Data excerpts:
--- START ---
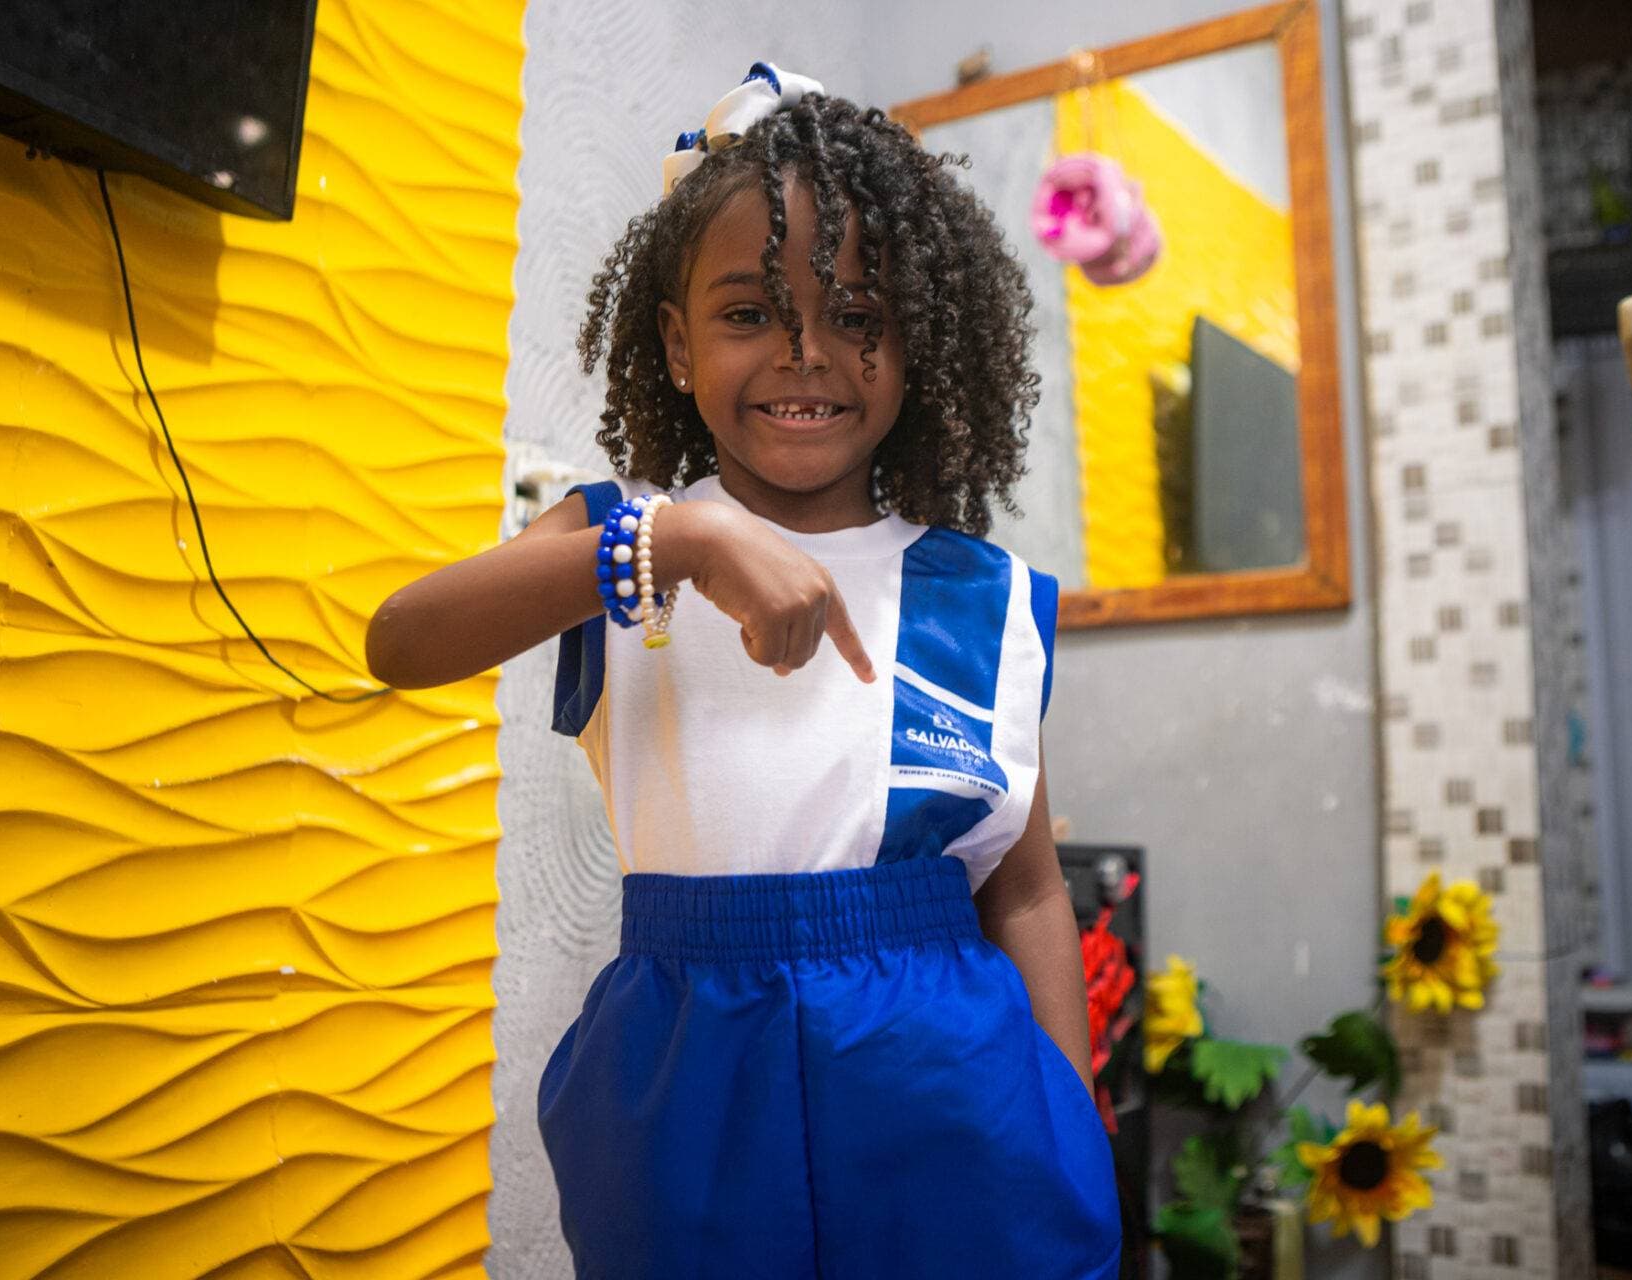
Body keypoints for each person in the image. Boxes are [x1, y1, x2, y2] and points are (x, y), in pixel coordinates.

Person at [366, 61, 1121, 1280]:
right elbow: (402, 637)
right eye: (748, 311)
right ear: (673, 342)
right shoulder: (628, 534)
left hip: (957, 1096)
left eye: (858, 314)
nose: (807, 351)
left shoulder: (988, 597)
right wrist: (686, 538)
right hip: (686, 1079)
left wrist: (1069, 1118)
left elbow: (1026, 892)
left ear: (914, 345)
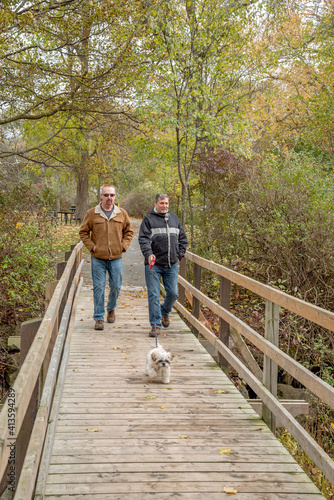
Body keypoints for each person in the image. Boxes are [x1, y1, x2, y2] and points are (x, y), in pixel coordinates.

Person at [79, 184, 134, 331]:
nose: (109, 198)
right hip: (98, 257)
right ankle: (98, 317)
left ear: (115, 196)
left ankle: (111, 309)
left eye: (112, 195)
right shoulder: (92, 213)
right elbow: (83, 232)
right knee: (98, 287)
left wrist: (123, 246)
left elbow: (129, 232)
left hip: (116, 257)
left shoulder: (121, 213)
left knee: (116, 286)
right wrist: (92, 246)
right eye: (106, 195)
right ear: (101, 196)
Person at [139, 193, 187, 337]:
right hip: (153, 264)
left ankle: (164, 311)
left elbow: (183, 239)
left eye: (166, 203)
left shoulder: (174, 219)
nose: (164, 206)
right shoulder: (148, 220)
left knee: (173, 293)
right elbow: (143, 239)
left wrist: (180, 255)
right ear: (156, 204)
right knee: (153, 295)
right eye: (161, 203)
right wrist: (149, 254)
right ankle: (155, 325)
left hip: (171, 264)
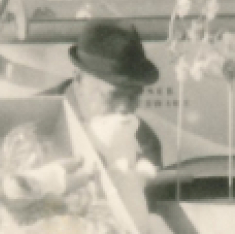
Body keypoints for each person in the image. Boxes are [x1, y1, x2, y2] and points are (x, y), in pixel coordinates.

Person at [49, 18, 163, 168]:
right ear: (79, 79)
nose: (124, 108)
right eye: (113, 95)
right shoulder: (33, 123)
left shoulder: (144, 142)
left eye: (133, 95)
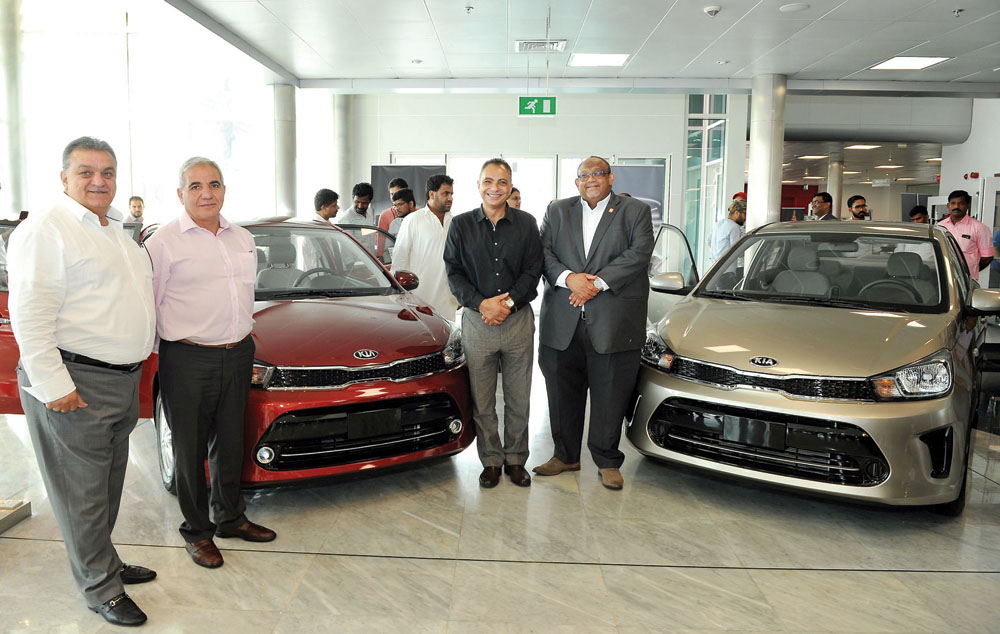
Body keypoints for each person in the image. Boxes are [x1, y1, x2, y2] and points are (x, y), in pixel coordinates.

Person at [7, 136, 157, 626]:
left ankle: (104, 562)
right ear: (63, 178)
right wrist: (55, 387)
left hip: (117, 380)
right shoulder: (46, 229)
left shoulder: (111, 227)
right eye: (87, 172)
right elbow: (29, 314)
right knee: (83, 495)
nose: (100, 181)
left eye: (108, 172)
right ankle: (99, 589)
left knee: (107, 487)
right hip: (76, 381)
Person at [146, 157, 276, 571]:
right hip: (187, 356)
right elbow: (149, 303)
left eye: (214, 184)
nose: (207, 193)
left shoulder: (242, 238)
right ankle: (197, 532)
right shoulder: (163, 243)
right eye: (196, 185)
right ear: (180, 193)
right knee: (189, 448)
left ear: (224, 190)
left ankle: (231, 518)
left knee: (230, 440)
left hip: (238, 352)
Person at [534, 156, 654, 490]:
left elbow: (638, 254)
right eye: (584, 175)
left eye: (598, 173)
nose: (591, 179)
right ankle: (565, 455)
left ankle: (607, 460)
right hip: (563, 321)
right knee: (561, 392)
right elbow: (543, 254)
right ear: (576, 182)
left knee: (610, 393)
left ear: (611, 178)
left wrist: (595, 284)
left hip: (613, 321)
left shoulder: (635, 212)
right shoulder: (557, 211)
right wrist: (570, 278)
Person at [444, 159, 542, 488]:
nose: (495, 187)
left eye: (502, 182)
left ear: (510, 185)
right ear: (478, 185)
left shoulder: (527, 224)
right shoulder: (460, 225)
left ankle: (516, 459)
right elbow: (454, 272)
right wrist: (482, 303)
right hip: (477, 320)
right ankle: (490, 460)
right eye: (489, 181)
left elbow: (534, 270)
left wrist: (508, 303)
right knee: (482, 398)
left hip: (517, 322)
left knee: (518, 397)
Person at [392, 175, 460, 318]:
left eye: (452, 194)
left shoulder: (455, 223)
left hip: (448, 304)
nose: (450, 198)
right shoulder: (413, 220)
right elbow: (399, 260)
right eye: (445, 193)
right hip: (419, 303)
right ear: (432, 193)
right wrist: (399, 298)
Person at [937, 189, 992, 281]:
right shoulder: (939, 226)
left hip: (966, 281)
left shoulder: (980, 228)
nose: (956, 206)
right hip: (942, 278)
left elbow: (987, 257)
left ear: (968, 205)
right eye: (953, 203)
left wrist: (970, 271)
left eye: (961, 203)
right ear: (948, 205)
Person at [707, 198, 746, 266]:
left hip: (713, 267)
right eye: (745, 214)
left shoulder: (718, 223)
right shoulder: (734, 227)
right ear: (737, 213)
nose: (745, 218)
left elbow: (708, 242)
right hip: (727, 270)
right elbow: (736, 251)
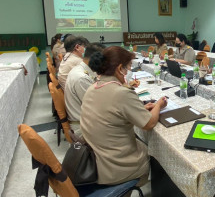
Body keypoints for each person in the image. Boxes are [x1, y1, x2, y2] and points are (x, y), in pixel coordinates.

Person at [80, 46, 167, 187]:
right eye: (128, 68)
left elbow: (111, 112)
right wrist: (158, 105)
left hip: (97, 159)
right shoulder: (121, 93)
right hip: (117, 167)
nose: (129, 72)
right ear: (120, 68)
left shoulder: (93, 87)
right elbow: (149, 123)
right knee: (156, 150)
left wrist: (140, 109)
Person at [64, 43, 106, 135]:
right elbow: (97, 107)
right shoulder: (82, 78)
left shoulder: (81, 69)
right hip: (84, 128)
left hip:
--- END ---
* _PROBLEM REQUIREMENTS_
What belongs in the answer is each line of the data that has the word "ankle".

* _YOUR RESPONSE_
right ankle: (98, 317)
left ankle: (111, 309)
left ankle: (164, 311)
right ankle: (155, 325)
left ankle: (104, 562)
right ankle: (99, 589)
right ankle: (197, 532)
left ankle: (231, 518)
right ankle: (565, 455)
left ankle: (607, 460)
left ankle: (516, 459)
right ankle: (490, 460)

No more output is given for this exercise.